(Текст, извлечённый со страниц)
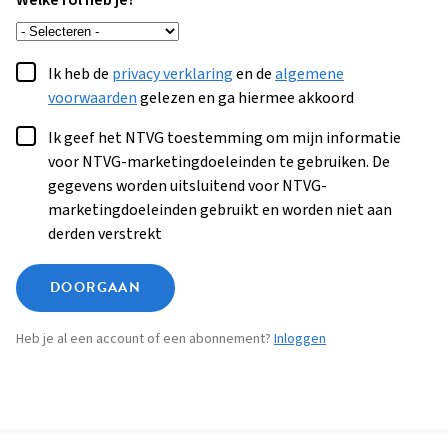
Welke rol heb je?
Ik heb de
privacy verklaring
en de
algemene
voorwaarden
gelezen en ga hiermee akkoord
Ik geef het NTVG toestemming om mijn informatie
voor NTVG-marketingdoeleinden te gebruiken. De
gegevens worden uitsluitend voor NTVG-
marketingdoeleinden gebruikt en worden niet aan
derden verstrekt
DOORGAAN
Heb je al een account of een abonnement?
Inloggen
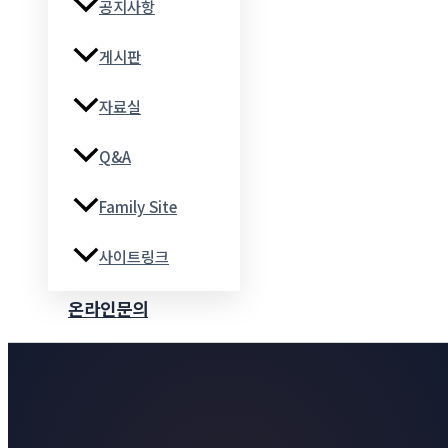
공지사항
게시판
자료실
Q&A
Family Site
사이트링크
온라인문의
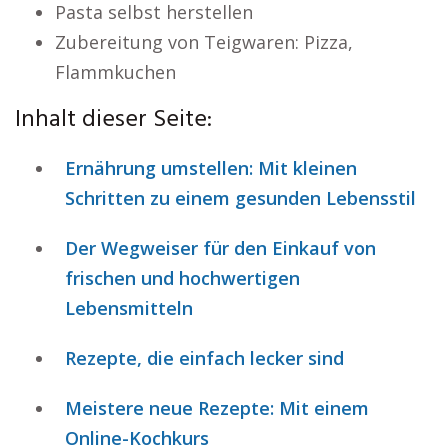
Pasta selbst herstellen
Zubereitung von Teigwaren: Pizza,
Flammkuchen
Inhalt dieser Seite:
Ernährung umstellen: Mit kleinen
Schritten zu einem gesunden Lebensstil
Der Wegweiser für den Einkauf von
frischen und hochwertigen
Lebensmitteln
Rezepte, die einfach lecker sind
Meistere neue Rezepte: Mit einem
Online-Kochkurs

> **ЗАДАНИЕ**
Перепечатайте дословно все строки из записей выше, сохранив их порядок. Отметки об изображениях в ответ не включайте.

> **ОТВЕТ**
Welke rol heb je?
Ik heb de
privacy verklaring
en de
algemene
voorwaarden
gelezen en ga hiermee akkoord
Ik geef het NTVG toestemming om mijn informatie
voor NTVG-marketingdoeleinden te gebruiken. De
gegevens worden uitsluitend voor NTVG-
marketingdoeleinden gebruikt en worden niet aan
derden verstrekt
DOORGAAN
Heb je al een account of een abonnement?
Inloggen
공지사항
게시판
자료실
Q&A
Family Site
사이트링크
온라인문의
Pasta selbst herstellen
Zubereitung von Teigwaren: Pizza,
Flammkuchen
Inhalt dieser Seite:
Ernährung umstellen: Mit kleinen
Schritten zu einem gesunden Lebensstil
Der Wegweiser für den Einkauf von
frischen und hochwertigen
Lebensmitteln
Rezepte, die einfach lecker sind
Meistere neue Rezepte: Mit einem
Online-Kochkurs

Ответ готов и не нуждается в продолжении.